May 17, 2008

Whitley @ Annandale Hotel

A bigger audience is not always a better audience. Sometimes more people, just means more noise. This seemed to be the case Friday night at the Annandale Hotel. I don't listen to the radio, so I have really no idea what is popular these days, Triple J wise or the more horrid commercial alternatives. But having seen Whitley's debut album "The Submarine" in basically every record store I visit these days, I am assuming he is getting quite a name for himself these days. So it proved by selling out the Annandale Friday night. Although that could have had something to do with the support act. But more about that in a moment. Having seen Whitley perform last year at various venues to small but enthusiastic audiences I was particularly keen to see them live for the first time in months, especially as "The Submarine" was my favourite Australian album of 2007. But I wasn't prepared for a packed venue, full of avid fans. Well, I assume they were avid. Hard to tell, when many seemed more interested in talking (loudly), getting to the bar and texting their friends. People, it's quite simple. Go to a show and LISTEN.

Anyway, despite this nearly ruining the night, the music was great. The band has recently been touring the US and they seemed tighter and more forceful then ever before. In fact there was serious rocking out during some numbers, such as in "Lost in Time". And although this was impressive, I think I actually enjoy these songs sung in a more softer, gentler method. Thankfully half through the set the band left the stage and Lawrence played 3 beautiful numbers solo. "Cheap Clothes", "More Than Life" and the Bjork cover "Hyper Ballad". All beautifully rendered, despite the incessant chatter.

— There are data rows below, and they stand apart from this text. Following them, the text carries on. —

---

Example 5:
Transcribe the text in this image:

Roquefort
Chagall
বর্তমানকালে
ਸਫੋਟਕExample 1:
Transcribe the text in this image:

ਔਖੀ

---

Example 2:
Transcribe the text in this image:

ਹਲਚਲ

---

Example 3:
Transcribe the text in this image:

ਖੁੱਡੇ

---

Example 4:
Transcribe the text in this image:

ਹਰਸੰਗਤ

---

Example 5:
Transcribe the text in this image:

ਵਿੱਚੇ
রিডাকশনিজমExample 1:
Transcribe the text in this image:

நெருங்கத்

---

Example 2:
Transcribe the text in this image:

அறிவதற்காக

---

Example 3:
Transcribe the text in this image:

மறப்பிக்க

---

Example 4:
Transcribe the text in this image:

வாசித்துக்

The band returned and the show flowed again, including a delightful "I Remember". After an extremely short break, Lawrence returned for a superb rendering of "The Life I Keep", his voice echoing through the old pub. That is a great feature of this band, his voice. Ranging from full throated roar to husky whispers, it shows enormous range. Believe me, this is a seriously talented band with a great future. But I believe the dilemma going forward will be two fold. To cope and please a burgeoning fan base and to attempt to straddle the line between being a rock band and delivering acoustic folk. Hopefully they can succeed in both areas. I think they certainly will.

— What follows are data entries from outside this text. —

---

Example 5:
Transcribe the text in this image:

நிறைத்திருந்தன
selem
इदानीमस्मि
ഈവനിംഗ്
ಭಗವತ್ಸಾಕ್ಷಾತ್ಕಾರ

Now, the support act was Howie Day. All the way from the US. Honestly I had never heard of him before Friday night. Apparently he has had a good deal of commercial success and there was a quite a fan base ready to see him perform. I will say this. His voice is impressive, in a strong forceful way, and he can play the guitar. But his songs were MOR moderate. Thin and transparent with flimsy lyrics and dull melodies. I guess this is what passes for music these days on commercial radio.

Before I go I need to say this. Seagull could be my favourite new Australian band. All I knew, before Friday, is that they were from Melbourne. Unfortunately I only saw the last two songs of their set. This I regret, for they were excellent. A masterful blend of driving melodies, robust rhythms and earnest and heartfelt vocals made for a shot of musical wonderment. They created an magical atmosphere in a short time, that augurs well for their future. I bought their debut album "Goodbye Weather" after the show and I love it. The two songs I heard were "Baby" and "Spear", but there are many more gems on the album. This is a band I need to see again.